I asked him to explain it, and as is so often the case, he said it had something to do with reports that were all over television — which he watches, and I don’t. If I were to start watching TV news, I would do it as much as anything so that I could raise myself in Robert’s estimation. He tends to respect my opinion on cartoons except when I say, "What’s that about," and he throws up his arms and says "Everybody’s talking about this." To which I sniff and say if it’s a national story and it wasn’t on the front of The New York Times or The Wall Street Journal, it must not be very important. But I’m just covering up for my own insecurity. We all triage our time. One way I do is to avoid television.

In this case, I talked him out of that particular idea on other grounds. But I later saw what he had been talking about. I went to the credit union and the tellers had FoxNews on a tube behind the counter.

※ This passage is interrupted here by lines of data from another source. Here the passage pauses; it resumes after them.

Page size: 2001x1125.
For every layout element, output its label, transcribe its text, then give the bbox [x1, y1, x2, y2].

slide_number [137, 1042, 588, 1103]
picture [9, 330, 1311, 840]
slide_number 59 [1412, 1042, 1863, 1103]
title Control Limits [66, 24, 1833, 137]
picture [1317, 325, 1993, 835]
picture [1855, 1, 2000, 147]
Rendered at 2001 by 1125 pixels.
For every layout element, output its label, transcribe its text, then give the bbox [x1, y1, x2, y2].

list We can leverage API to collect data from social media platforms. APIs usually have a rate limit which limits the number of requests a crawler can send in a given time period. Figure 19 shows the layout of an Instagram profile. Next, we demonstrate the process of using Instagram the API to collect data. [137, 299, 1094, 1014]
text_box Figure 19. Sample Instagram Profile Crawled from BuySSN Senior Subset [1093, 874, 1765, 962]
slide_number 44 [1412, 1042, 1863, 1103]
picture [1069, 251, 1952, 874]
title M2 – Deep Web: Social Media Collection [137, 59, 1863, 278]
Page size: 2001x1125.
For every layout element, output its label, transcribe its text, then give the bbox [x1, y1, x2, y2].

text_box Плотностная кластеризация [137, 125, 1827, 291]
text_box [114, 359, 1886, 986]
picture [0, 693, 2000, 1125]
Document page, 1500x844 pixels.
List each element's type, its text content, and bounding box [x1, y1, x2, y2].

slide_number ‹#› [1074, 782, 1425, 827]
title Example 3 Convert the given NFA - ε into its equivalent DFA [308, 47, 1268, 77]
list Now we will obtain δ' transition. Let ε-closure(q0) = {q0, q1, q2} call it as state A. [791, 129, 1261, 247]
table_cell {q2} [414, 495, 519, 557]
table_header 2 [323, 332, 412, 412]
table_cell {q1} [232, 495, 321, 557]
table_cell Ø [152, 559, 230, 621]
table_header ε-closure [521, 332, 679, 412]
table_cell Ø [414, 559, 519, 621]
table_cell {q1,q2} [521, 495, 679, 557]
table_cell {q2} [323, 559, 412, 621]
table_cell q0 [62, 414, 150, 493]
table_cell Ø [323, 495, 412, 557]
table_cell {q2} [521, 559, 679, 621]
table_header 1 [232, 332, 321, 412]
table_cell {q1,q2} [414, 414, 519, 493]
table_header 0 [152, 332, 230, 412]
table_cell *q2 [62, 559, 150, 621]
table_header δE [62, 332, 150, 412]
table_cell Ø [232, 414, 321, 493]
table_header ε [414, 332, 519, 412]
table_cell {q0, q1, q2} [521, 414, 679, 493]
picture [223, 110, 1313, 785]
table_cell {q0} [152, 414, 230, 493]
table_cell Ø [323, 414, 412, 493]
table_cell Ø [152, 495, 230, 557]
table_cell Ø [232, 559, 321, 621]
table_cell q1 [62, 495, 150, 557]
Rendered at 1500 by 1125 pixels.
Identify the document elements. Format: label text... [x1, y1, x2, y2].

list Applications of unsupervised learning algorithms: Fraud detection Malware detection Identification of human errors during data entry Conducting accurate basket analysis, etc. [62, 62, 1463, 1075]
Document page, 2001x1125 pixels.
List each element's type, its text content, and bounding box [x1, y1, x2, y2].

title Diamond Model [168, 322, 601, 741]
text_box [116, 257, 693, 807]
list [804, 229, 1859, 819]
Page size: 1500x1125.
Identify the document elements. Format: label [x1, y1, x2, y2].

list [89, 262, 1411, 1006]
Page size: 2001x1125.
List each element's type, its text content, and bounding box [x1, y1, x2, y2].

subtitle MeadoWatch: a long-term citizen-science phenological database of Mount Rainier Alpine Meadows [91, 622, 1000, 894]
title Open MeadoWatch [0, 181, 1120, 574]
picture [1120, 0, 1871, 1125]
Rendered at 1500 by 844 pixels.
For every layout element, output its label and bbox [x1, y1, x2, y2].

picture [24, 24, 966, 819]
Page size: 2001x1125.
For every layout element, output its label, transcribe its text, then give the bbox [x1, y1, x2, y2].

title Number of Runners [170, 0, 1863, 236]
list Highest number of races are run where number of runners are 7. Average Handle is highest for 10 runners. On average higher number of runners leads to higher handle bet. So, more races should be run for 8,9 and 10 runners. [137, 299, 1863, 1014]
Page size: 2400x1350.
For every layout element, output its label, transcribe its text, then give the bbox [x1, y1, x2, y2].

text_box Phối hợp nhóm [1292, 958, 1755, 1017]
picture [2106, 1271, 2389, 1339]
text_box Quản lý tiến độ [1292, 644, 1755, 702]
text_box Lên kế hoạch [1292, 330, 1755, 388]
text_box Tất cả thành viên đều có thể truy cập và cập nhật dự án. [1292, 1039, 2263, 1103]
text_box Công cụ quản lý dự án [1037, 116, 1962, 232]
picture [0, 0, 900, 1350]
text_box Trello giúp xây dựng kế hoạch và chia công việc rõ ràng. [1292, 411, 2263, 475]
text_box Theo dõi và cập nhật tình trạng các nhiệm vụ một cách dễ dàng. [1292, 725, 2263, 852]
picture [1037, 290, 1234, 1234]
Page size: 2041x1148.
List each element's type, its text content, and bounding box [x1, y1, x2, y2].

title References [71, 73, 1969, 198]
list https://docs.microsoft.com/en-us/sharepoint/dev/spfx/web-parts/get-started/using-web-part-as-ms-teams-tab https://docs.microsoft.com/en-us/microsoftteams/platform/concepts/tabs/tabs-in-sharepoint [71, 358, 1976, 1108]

It was going on about a poll showing Rudy Giuliani substantially ahead. (And yeah, I probably should have seen that in the WSJ, but I didn’t.)

I was unimpressed, not least because even if they had been trying to predict a particular primary within days before the vote itself, such results are notoriously unreliable. Primary voters are more difficult to predict than general.

But I think I know something about primary voters after all these years, and while I might prefer Giuliani to some seeking the GOP nomination, I don’t see much chance that the partisans who turn out for these affairs will.

I want them to pick McCain, of course, but I realize they might not. One thing I feel pretty sure about, though, is that if they pick someone other than McCain, it won’t be Rudy.

I don’t always agree with the views touted by National Review, but its latest cover story, by Ramesh Ponnuru, makes a great deal of sense to me. An excerpt:

     Actually, McCain’s campaign is doing better than it seems to be. It is true that the unpopularity of the Iraq War, and specifically of the surge he has long advocated, is dragging his poll numbers down. It is true as well that in many polls he is now behind Rudolph Giuliani.
Mccain_1    But Giuliani is a useful opponent for McCain. The good news of the senator’s season is that another rival, former Massachusetts governor Mitt Romney, has so far failed to unite the Right behind him. In a McCain-Romney race, Romney would have most conservatives and portions of the party establishment behind him — and might win the nomination.
    Giuliani is a different story. He supports taxpayer funding of abortion, sued gunmakers for selling guns, and went to court to keep New York City from giving the names of illegal immigrants to the federal government. Polls show that many Republican voters are unaware of these aspects of the former mayor’s record. It is hard to see how he wins the nomination once they learn about them. In a three-way race, some people who prefer Romney to McCain will nonetheless back McCain to head off Giuliani. This year, then, a real threat to McCain has failed to materialize — and a fake one has replaced it.
    McCain’s apostasies from conservatism, unlike Giuliani’s, are well known. The mayor’s polls form a ceiling. McCain’s could be a floor, if conservatives are willing to reconsider their view of him. If they do, then the current Giuliani moment will be succeeded by a McCain moment. I think conservatives will give him a second look — as they should.

Do you think he’s right? Or do you think the GOP is actually more likely to go for Rudy?